Rewrite the records below, changing every occurrence of "air conditioning unit" to "air conditioner" and leaving all other text as it stands.

### Recorded information

========================================

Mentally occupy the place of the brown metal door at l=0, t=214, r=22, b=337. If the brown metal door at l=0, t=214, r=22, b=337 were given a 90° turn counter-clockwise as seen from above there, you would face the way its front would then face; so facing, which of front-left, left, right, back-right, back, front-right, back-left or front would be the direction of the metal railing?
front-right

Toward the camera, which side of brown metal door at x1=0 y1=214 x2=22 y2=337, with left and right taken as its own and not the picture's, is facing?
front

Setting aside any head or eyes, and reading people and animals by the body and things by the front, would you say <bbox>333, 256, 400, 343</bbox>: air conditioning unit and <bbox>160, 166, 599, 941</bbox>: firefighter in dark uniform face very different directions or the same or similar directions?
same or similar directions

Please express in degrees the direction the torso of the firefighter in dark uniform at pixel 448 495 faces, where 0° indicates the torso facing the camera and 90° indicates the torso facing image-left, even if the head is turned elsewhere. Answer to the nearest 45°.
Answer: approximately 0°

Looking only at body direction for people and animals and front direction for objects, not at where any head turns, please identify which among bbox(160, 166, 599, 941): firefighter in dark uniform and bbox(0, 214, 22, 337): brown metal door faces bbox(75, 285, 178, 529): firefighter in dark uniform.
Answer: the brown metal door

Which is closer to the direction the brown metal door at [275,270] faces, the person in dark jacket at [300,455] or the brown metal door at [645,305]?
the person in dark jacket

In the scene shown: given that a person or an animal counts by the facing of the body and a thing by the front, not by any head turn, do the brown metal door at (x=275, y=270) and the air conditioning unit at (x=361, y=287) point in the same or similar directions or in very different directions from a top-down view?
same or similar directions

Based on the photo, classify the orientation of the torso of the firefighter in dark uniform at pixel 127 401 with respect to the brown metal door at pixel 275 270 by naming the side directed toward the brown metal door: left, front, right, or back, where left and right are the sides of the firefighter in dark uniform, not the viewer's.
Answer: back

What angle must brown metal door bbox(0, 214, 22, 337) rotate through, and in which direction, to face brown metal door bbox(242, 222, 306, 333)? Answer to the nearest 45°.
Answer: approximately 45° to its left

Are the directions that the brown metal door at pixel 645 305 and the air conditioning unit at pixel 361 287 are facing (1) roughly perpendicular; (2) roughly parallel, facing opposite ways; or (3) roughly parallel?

========================================

### Task result
Mentally occupy the place of the brown metal door at l=0, t=214, r=22, b=337. If the brown metal door at l=0, t=214, r=22, b=337 were given a 90° turn counter-clockwise as seen from above there, you would face the way its front would then face; so facing, which of front-left, left, right, back-right, back, front-right, back-left or front would be the direction of the metal railing?
front-right

Toward the camera, which side of brown metal door at x1=0 y1=214 x2=22 y2=337, with left and right taken as its own and not the picture's, is facing?
front

Setting aside any head or eyes, and reading people and animals by the body and things by the front, would you say <bbox>333, 256, 400, 343</bbox>: air conditioner and <bbox>160, 166, 599, 941</bbox>: firefighter in dark uniform face very different directions or the same or similar directions?
same or similar directions

Please express in degrees the direction the torso of the firefighter in dark uniform at pixel 448 495 faces, where 0° indicates the torso facing the camera and 90° indicates the torso facing image-left, even if the head is turned elsewhere. Answer to the nearest 45°.
Answer: approximately 0°

Looking only at body direction for people and animals and front direction for objects, not at where any head turns, please identify which among bbox(160, 166, 599, 941): firefighter in dark uniform and bbox(0, 214, 22, 337): brown metal door faces bbox(75, 285, 178, 529): firefighter in dark uniform.
Answer: the brown metal door

Which is closer to the direction the brown metal door at [275,270] faces, the person in dark jacket at [300,455] or the brown metal door at [645,305]?
the person in dark jacket

In the scene shown: given that a person or an animal counts by the facing of the body and a thing by the front, not by any head turn, do the brown metal door at (x=275, y=270) and the air conditioner at (x=361, y=287) point in the same or similar directions or in very different directions from a top-down view?
same or similar directions

Based on the photo, classify the orientation of the torso of the firefighter in dark uniform at pixel 127 401 with respect to the brown metal door at pixel 275 270 by naming the side directed toward the brown metal door: left, front, right, or back, where left and right are the sides of the firefighter in dark uniform, not the viewer's.
Answer: back

What angle must brown metal door bbox(0, 214, 22, 337) rotate through, and in which direction, to face brown metal door bbox(242, 222, 306, 333)? Answer to the nearest 45°.
Answer: approximately 45° to its left

Are the directions that the brown metal door at pixel 645 305 and the air conditioner at pixel 361 287 are facing (1) roughly perpendicular; (2) roughly parallel, facing opposite ways; or (3) roughly parallel?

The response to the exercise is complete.